The test's takeoff phase was executed flawlessly, setting a number of short takeoff records. The Lockheed test crew then assessed that the computer used to command the firing of the rockets during the landing sequence needed further calibration, and elected to manually input commands. The reverse-mounted (forward-facing) eight ASROC rockets for decelerating the aircraft's forward speed were situated in pairs on the fuselage's upper curvature behind the cockpit, and at the midpoint of each side of the fuselage beneath the uppers. Testing had determined that the upper pairs, fired sequentially, could be ignited while still airborne (specifically, at 20 feet), but that the lower pairs could only be fired after the aircraft was on the ground, with the descent-braking rockets also firing during the sequence.

The flight engineer, blinded by the firing of the upper deceleration rockets, thought the aircraft was on the runway and fired the lower set early. The descent-braking rockets did not fire at all. Later unofficial disclaimers allegedly made by some of the Lockheed test crew's members asserted that the lower rockets fired themselves through an undetermined computer or electrical malfunction, which at the same time failed to fire the descent-braking rockets.

As a result, the aircraft's forward flight was immediately reduced to nearly zero, dropping it hard to the runway and breaking the starboard wing between the third and fourth engines. During rollout, the trailing wing ignited a fire, but a medical evacuation helicopter dispersed the flame and crash response teams extinguished the fire within eight seconds of the aircraft stopping, enabling the crew to exit the aircraft safely. 74-1683 was dismantled and buried on-site for security reasons, but most of its unique systems were salvaged.
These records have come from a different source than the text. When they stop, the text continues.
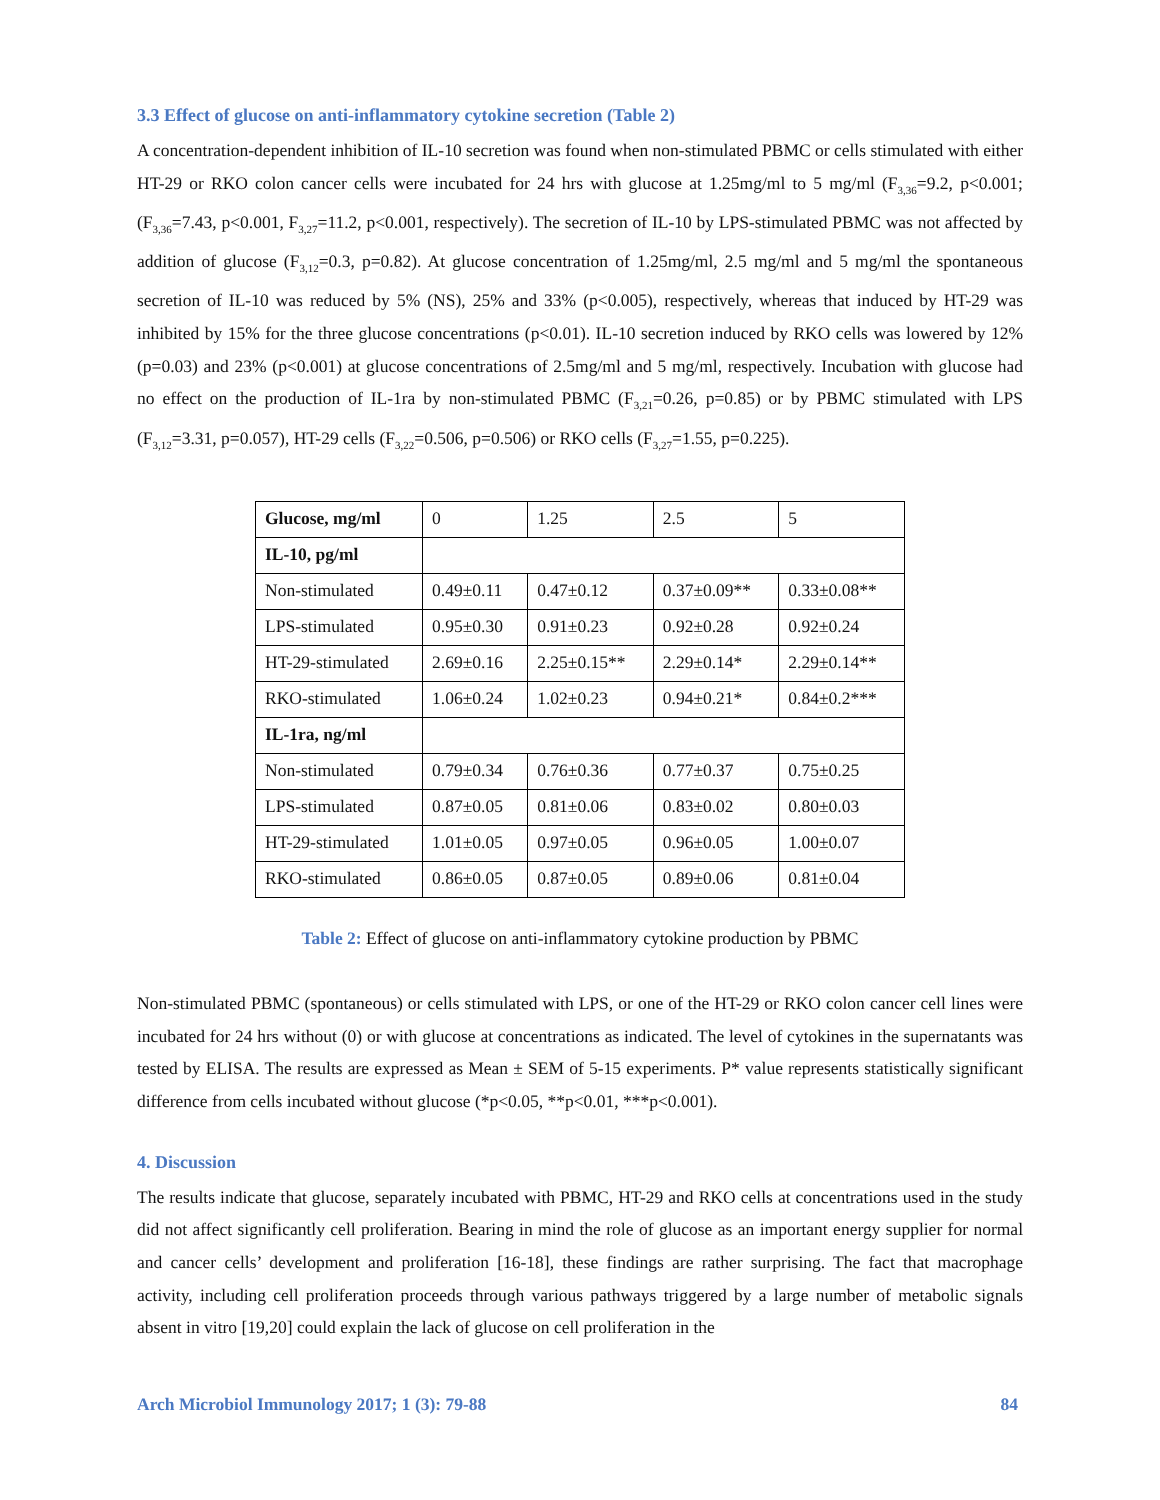3.3 Effect of glucose on anti-inflammatory cytokine secretion (Table 2)
A concentration-dependent inhibition of IL-10 secretion was found when non-stimulated PBMC or cells stimulated with either HT-29 or RKO colon cancer cells were incubated for 24 hrs with glucose at 1.25mg/ml to 5 mg/ml (F<sub>3,36</sub>=9.2, p<0.001; (F<sub>3,36</sub>=7.43, p<0.001, F<sub>3,27</sub>=11.2, p<0.001, respectively). The secretion of IL-10 by LPS-stimulated PBMC was not affected by addition of glucose (F<sub>3,12</sub>=0.3, p=0.82). At glucose concentration of 1.25mg/ml, 2.5 mg/ml and 5 mg/ml the spontaneous secretion of IL-10 was reduced by 5% (NS), 25% and 33% (p<0.005), respectively, whereas that induced by HT-29 was inhibited by 15% for the three glucose concentrations (p<0.01). IL-10 secretion induced by RKO cells was lowered by 12% (p=0.03) and 23% (p<0.001) at glucose concentrations of 2.5mg/ml and 5 mg/ml, respectively. Incubation with glucose had no effect on the production of IL-1ra by non-stimulated PBMC (F<sub>3,21</sub>=0.26, p=0.85) or by PBMC stimulated with LPS (F<sub>3,12</sub>=3.31, p=0.057), HT-29 cells (F<sub>3,22</sub>=0.506, p=0.506) or RKO cells (F<sub>3,27</sub>=1.55, p=0.225).
| Glucose, mg/ml | 0 | 1.25 | 2.5 | 5 |
| IL-10, pg/ml | | | | |
| Non-stimulated | 0.49±0.11 | 0.47±0.12 | 0.37±0.09** | 0.33±0.08** |
| LPS-stimulated | 0.95±0.30 | 0.91±0.23 | 0.92±0.28 | 0.92±0.24 |
| HT-29-stimulated | 2.69±0.16 | 2.25±0.15** | 2.29±0.14* | 2.29±0.14** |
| RKO-stimulated | 1.06±0.24 | 1.02±0.23 | 0.94±0.21* | 0.84±0.2*** |
| IL-1ra, ng/ml | | | | |
| Non-stimulated | 0.79±0.34 | 0.76±0.36 | 0.77±0.37 | 0.75±0.25 |
| LPS-stimulated | 0.87±0.05 | 0.81±0.06 | 0.83±0.02 | 0.80±0.03 |
| HT-29-stimulated | 1.01±0.05 | 0.97±0.05 | 0.96±0.05 | 1.00±0.07 |
| RKO-stimulated | 0.86±0.05 | 0.87±0.05 | 0.89±0.06 | 0.81±0.04 |
Table 2: Effect of glucose on anti-inflammatory cytokine production by PBMC
Non-stimulated PBMC (spontaneous) or cells stimulated with LPS, or one of the HT-29 or RKO colon cancer cell lines were incubated for 24 hrs without (0) or with glucose at concentrations as indicated. The level of cytokines in the supernatants was tested by ELISA. The results are expressed as Mean ± SEM of 5-15 experiments. P* value represents statistically significant difference from cells incubated without glucose (*p<0.05, **p<0.01, ***p<0.001).
4. Discussion
The results indicate that glucose, separately incubated with PBMC, HT-29 and RKO cells at concentrations used in the study did not affect significantly cell proliferation. Bearing in mind the role of glucose as an important energy supplier for normal and cancer cells’ development and proliferation [16-18], these findings are rather surprising. The fact that macrophage activity, including cell proliferation proceeds through various pathways triggered by a large number of metabolic signals absent in vitro [19,20] could explain the lack of glucose on cell proliferation in the
Arch Microbiol Immunology 2017; 1 (3): 79-88 84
74-1686 was nearly ready for delivery, but the defeat of Jimmy Carter by Ronald Reagan in the 1980 U.S. presidential election, and the Algerian-negotiated release plan led to the rescue mission plan's cancellation. The hostages were subsequently released concurrent with Reagan's inauguration in January 1981.

==Credible Sport II==
The remaining airframes were stripped of their rocket modifications and 74-2065 returned to regular airlift duties. 74-1686, however, retained its other Operation Credible Sport STOL modifications and was sent to Robins Air Force Base, Georgia. There, in July 1981, it was designated YMC-130H as the test bed for the MC-130 Combat Talon II's development, under the project name Credible Sport II. Phase I was conducted between 24 August – 11 November 1981, to test minor modifications to improve aerodynamics, satisfy Combat Talon II prototype requirements on STOL performance, handling characteristics, and avionics, and to establish safety margins.
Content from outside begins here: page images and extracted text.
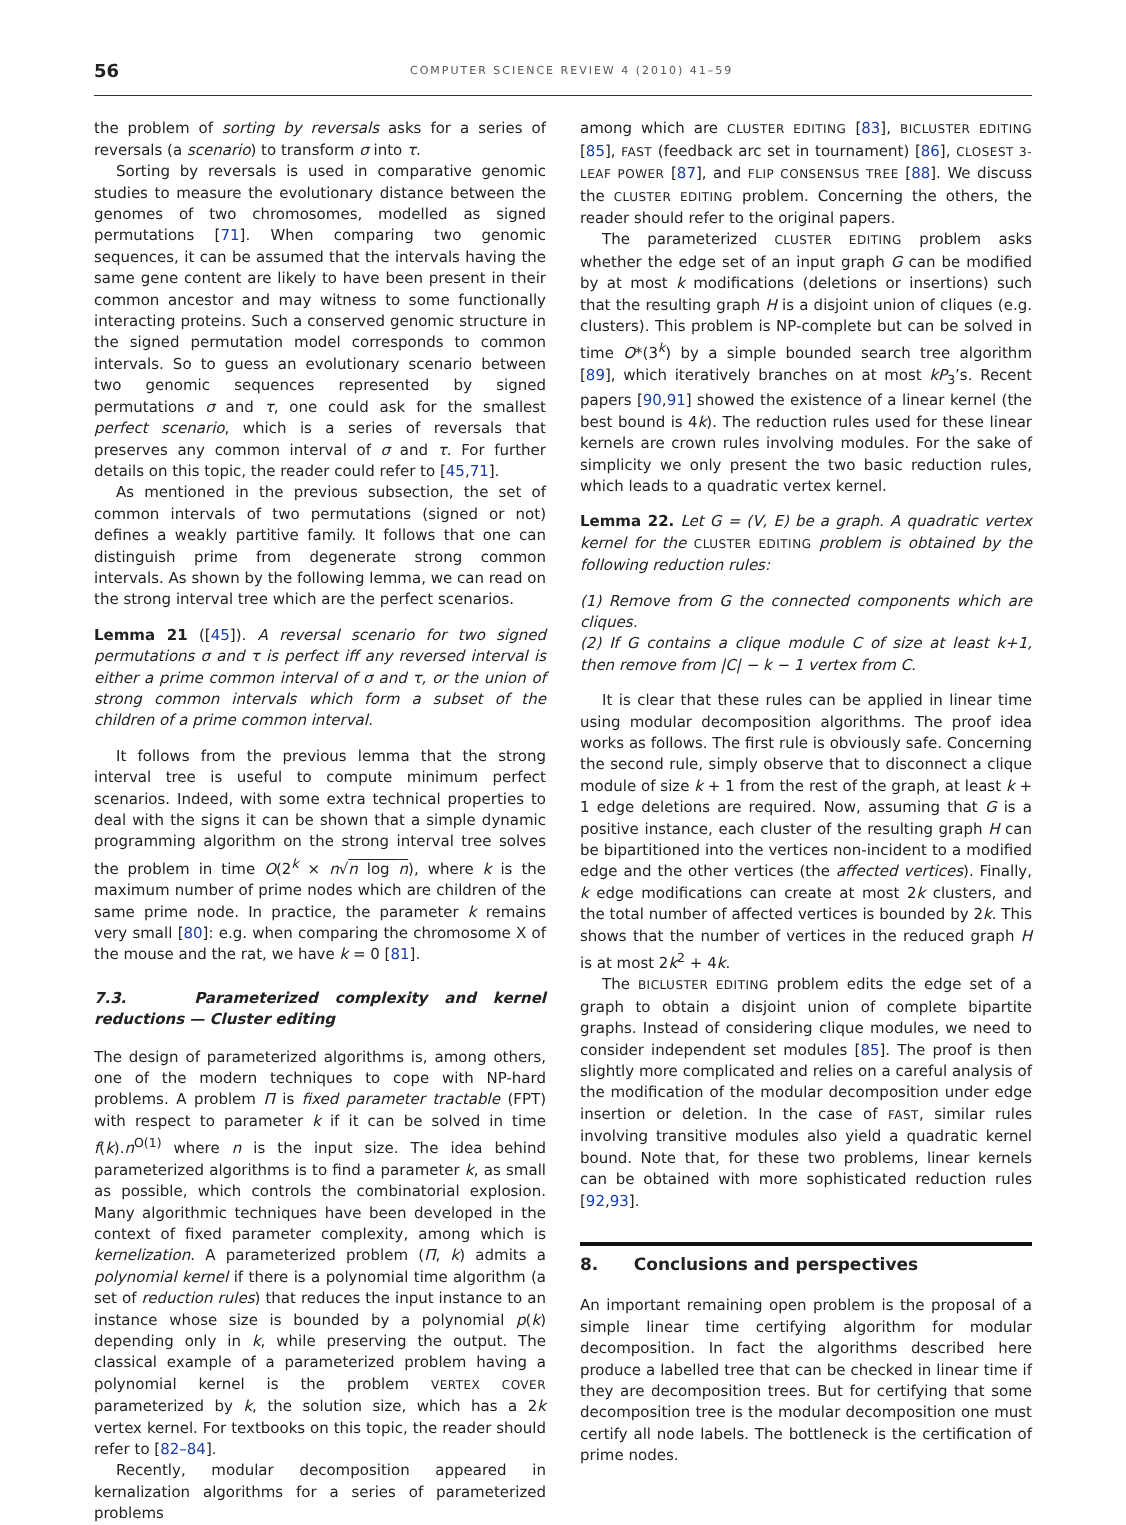56 COMPUTER SCIENCE REVIEW 4 (2010) 41–59
the problem of sorting by reversals asks for a series of reversals (a scenario) to transform σ into τ.
Sorting by reversals is used in comparative genomic studies to measure the evolutionary distance between the genomes of two chromosomes, modelled as signed permutations [71]. When comparing two genomic sequences, it can be assumed that the intervals having the same gene content are likely to have been present in their common ancestor and may witness to some functionally interacting proteins. Such a conserved genomic structure in the signed permutation model corresponds to common intervals. So to guess an evolutionary scenario between two genomic sequences represented by signed permutations σ and τ, one could ask for the smallest perfect scenario, which is a series of reversals that preserves any common interval of σ and τ. For further details on this topic, the reader could refer to [45,71].
As mentioned in the previous subsection, the set of common intervals of two permutations (signed or not) defines a weakly partitive family. It follows that one can distinguish prime from degenerate strong common intervals. As shown by the following lemma, we can read on the strong interval tree which are the perfect scenarios.
Lemma 21 ([45]). A reversal scenario for two signed permutations σ and τ is perfect iff any reversed interval is either a prime common interval of σ and τ, or the union of strong common intervals which form a subset of the children of a prime common interval.
It follows from the previous lemma that the strong interval tree is useful to compute minimum perfect scenarios. Indeed, with some extra technical properties to deal with the signs it can be shown that a simple dynamic programming algorithm on the strong interval tree solves the problem in time O(2<sup>k</sup> × n√n log n), where k is the maximum number of prime nodes which are children of the same prime node. In practice, the parameter k remains very small [80]: e.g. when comparing the chromosome X of the mouse and the rat, we have k = 0 [81].
7.3. Parameterized complexity and kernel reductions — Cluster editing
The design of parameterized algorithms is, among others, one of the modern techniques to cope with NP-hard problems. A problem Π is fixed parameter tractable (FPT) with respect to parameter k if it can be solved in time f(k).n<sup>O(1)</sup> where n is the input size. The idea behind parameterized algorithms is to find a parameter k, as small as possible, which controls the combinatorial explosion. Many algorithmic techniques have been developed in the context of fixed parameter complexity, among which is kernelization. A parameterized problem (Π, k) admits a polynomial kernel if there is a polynomial time algorithm (a set of reduction rules) that reduces the input instance to an instance whose size is bounded by a polynomial p(k) depending only in k, while preserving the output. The classical example of a parameterized problem having a polynomial kernel is the problem VERTEX COVER parameterized by k, the solution size, which has a 2k vertex kernel. For textbooks on this topic, the reader should refer to [82–84].
Recently, modular decomposition appeared in kernalization algorithms for a series of parameterized problems
among which are CLUSTER EDITING [83], BICLUSTER EDITING [85], FAST (feedback arc set in tournament) [86], CLOSEST 3-LEAF POWER [87], and FLIP CONSENSUS TREE [88]. We discuss the CLUSTER EDITING problem. Concerning the others, the reader should refer to the original papers.
The parameterized CLUSTER EDITING problem asks whether the edge set of an input graph G can be modified by at most k modifications (deletions or insertions) such that the resulting graph H is a disjoint union of cliques (e.g. clusters). This problem is NP-complete but can be solved in time O*(3<sup>k</sup>) by a simple bounded search tree algorithm [89], which iteratively branches on at most kP<sub>3</sub>’s. Recent papers [90,91] showed the existence of a linear kernel (the best bound is 4k). The reduction rules used for these linear kernels are crown rules involving modules. For the sake of simplicity we only present the two basic reduction rules, which leads to a quadratic vertex kernel.
Lemma 22. Let G = (V, E) be a graph. A quadratic vertex kernel for the CLUSTER EDITING problem is obtained by the following reduction rules:
(1) Remove from G the connected components which are cliques.
(2) If G contains a clique module C of size at least k+1, then remove from |C| − k − 1 vertex from C.
It is clear that these rules can be applied in linear time using modular decomposition algorithms. The proof idea works as follows. The first rule is obviously safe. Concerning the second rule, simply observe that to disconnect a clique module of size k + 1 from the rest of the graph, at least k + 1 edge deletions are required. Now, assuming that G is a positive instance, each cluster of the resulting graph H can be bipartitioned into the vertices non-incident to a modified edge and the other vertices (the affected vertices). Finally, k edge modifications can create at most 2k clusters, and the total number of affected vertices is bounded by 2k. This shows that the number of vertices in the reduced graph H is at most 2k<sup>2</sup> + 4k.
The BICLUSTER EDITING problem edits the edge set of a graph to obtain a disjoint union of complete bipartite graphs. Instead of considering clique modules, we need to consider independent set modules [85]. The proof is then slightly more complicated and relies on a careful analysis of the modification of the modular decomposition under edge insertion or deletion. In the case of FAST, similar rules involving transitive modules also yield a quadratic kernel bound. Note that, for these two problems, linear kernels can be obtained with more sophisticated reduction rules [92,93].
8. Conclusions and perspectives
An important remaining open problem is the proposal of a simple linear time certifying algorithm for modular decomposition. In fact the algorithms described here produce a labelled tree that can be checked in linear time if they are decomposition trees. But for certifying that some decomposition tree is the modular decomposition one must certify all node labels. The bottleneck is the certification of prime nodes.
Phase II testing began on 15 June 1982, continued through October 1982, and determined that the final configuration resulted in significant improvements in design, avionics, and equipment, and that the Combat Talon II design was ready for production. The 1st Special Operations Wing attempted to have the test bed transferred to operational duty as an interim Combat Talon II until production models became available, but Headquarters, Tactical Airlift Command disagreed. The cost of returning the YMC-130H to stock airlift configuration was more than its value, and it never flew again.
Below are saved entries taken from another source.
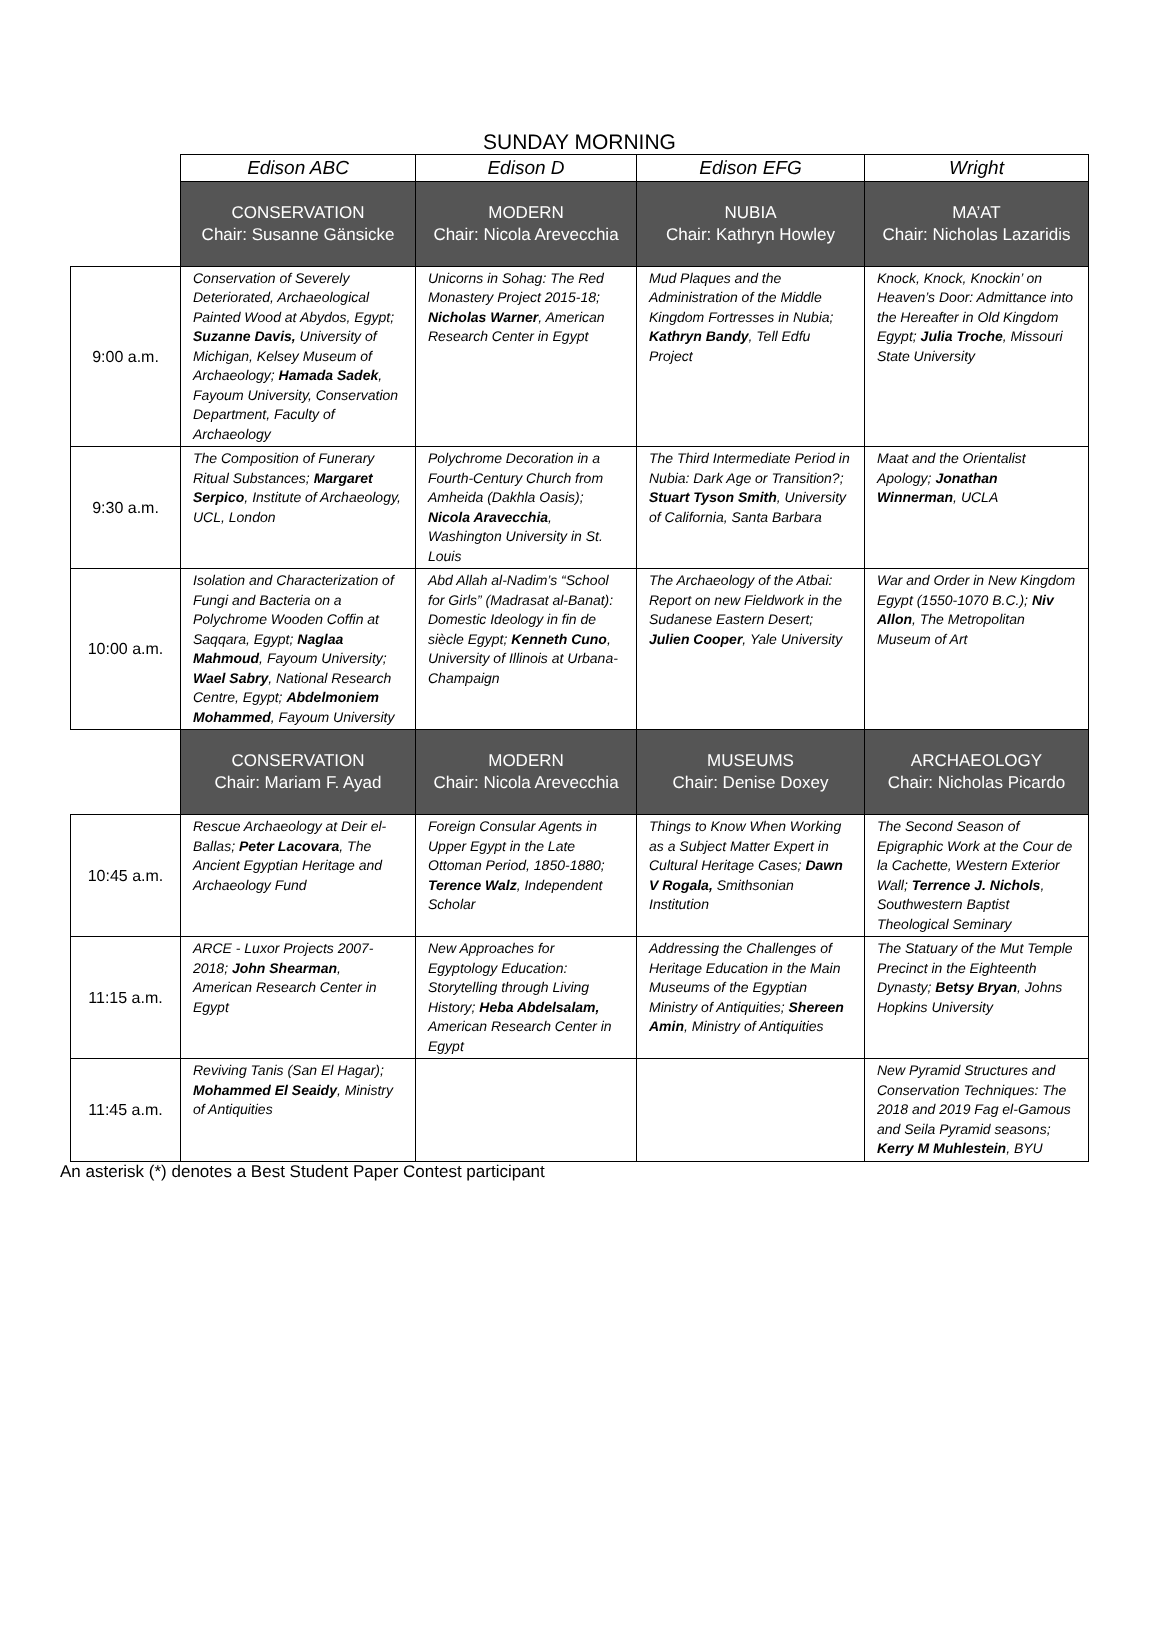SUNDAY MORNING
| | Edison ABC | Edison D | Edison EFG | Wright |
| | CONSERVATION Chair: Susanne Gänsicke | MODERN Chair: Nicola Arevecchia | NUBIA Chair: Kathryn Howley | MA’AT Chair: Nicholas Lazaridis |
| 9:00 a.m. | Conservation of Severely Deteriorated, Archaeological Painted Wood at Abydos, Egypt; Suzanne Davis, University of Michigan, Kelsey Museum of Archaeology; Hamada Sadek , Fayoum University, Conservation Department, Faculty of Archaeology | Unicorns in Sohag: The Red Monastery Project 2015-18; Nicholas Warner , American Research Center in Egypt | Mud Plaques and the Administration of the Middle Kingdom Fortresses in Nubia; Kathryn Bandy , Tell Edfu Project | Knock, Knock, Knockin’ on Heaven’s Door: Admittance into the Hereafter in Old Kingdom Egypt; Julia Troche , Missouri State University |
| 9:30 a.m. | The Composition of Funerary Ritual Substances; Margaret Serpico , Institute of Archaeology, UCL, London | Polychrome Decoration in a Fourth-Century Church from Amheida (Dakhla Oasis); Nicola Aravecchia , Washington University in St. Louis | The Third Intermediate Period in Nubia: Dark Age or Transition?; Stuart Tyson Smith , University of California, Santa Barbara | Maat and the Orientalist Apology; Jonathan Winnerman , UCLA |
| 10:00 a.m. | Isolation and Characterization of Fungi and Bacteria on a Polychrome Wooden Coffin at Saqqara, Egypt; Naglaa Mahmoud , Fayoum University; Wael Sabry , National Research Centre, Egypt; Abdelmoniem Mohammed , Fayoum University | Abd Allah al-Nadim’s “School for Girls” (Madrasat al-Banat): Domestic Ideology in fin de siècle Egypt; Kenneth Cuno , University of Illinois at Urbana-Champaign | The Archaeology of the Atbai: Report on new Fieldwork in the Sudanese Eastern Desert; Julien Cooper , Yale University | War and Order in New Kingdom Egypt (1550-1070 B.C.); Niv Allon , The Metropolitan Museum of Art |
| | CONSERVATION Chair: Mariam F. Ayad | MODERN Chair: Nicola Arevecchia | MUSEUMS Chair: Denise Doxey | ARCHAEOLOGY Chair: Nicholas Picardo |
| 10:45 a.m. | Rescue Archaeology at Deir el-Ballas; Peter Lacovara , The Ancient Egyptian Heritage and Archaeology Fund | Foreign Consular Agents in Upper Egypt in the Late Ottoman Period, 1850-1880; Terence Walz , Independent Scholar | Things to Know When Working as a Subject Matter Expert in Cultural Heritage Cases; Dawn V Rogala, Smithsonian Institution | The Second Season of Epigraphic Work at the Cour de la Cachette, Western Exterior Wall; Terrence J. Nichols , Southwestern Baptist Theological Seminary |
| 11:15 a.m. | ARCE - Luxor Projects 2007-2018; John Shearman , American Research Center in Egypt | New Approaches for Egyptology Education: Storytelling through Living History; Heba Abdelsalam, American Research Center in Egypt | Addressing the Challenges of Heritage Education in the Main Museums of the Egyptian Ministry of Antiquities; Shereen Amin , Ministry of Antiquities | The Statuary of the Mut Temple Precinct in the Eighteenth Dynasty; Betsy Bryan , Johns Hopkins University |
| 11:45 a.m. | Reviving Tanis (San El Hagar); Mohammed El Seaidy , Ministry of Antiquities | | | New Pyramid Structures and Conservation Techniques: The 2018 and 2019 Fag el-Gamous and Seila Pyramid seasons; Kerry M Muhlestein , BYU |
An asterisk (*) denotes a Best Student Paper Contest participant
In 1988, 74–1686 was placed on display at the Museum of Aviation at Robins Air Force Base in Warner Robins, Georgia. As of February 2008, the other surviving Operation Credible Sport aircraft, 74-2065, was assigned to the 317th Airlift Group, 15th Expeditionary Mobility Task Force, at Dyess Air Force Base, Texas, in gray scheme with blue tail band. In mid 2018, tail number 74-1686 transferred and was moved by truck from Robins AFB to the Empire State Aerosciences Museum in Glenville, NY (on the grounds of Schenectady County Airport, near Albany, NY).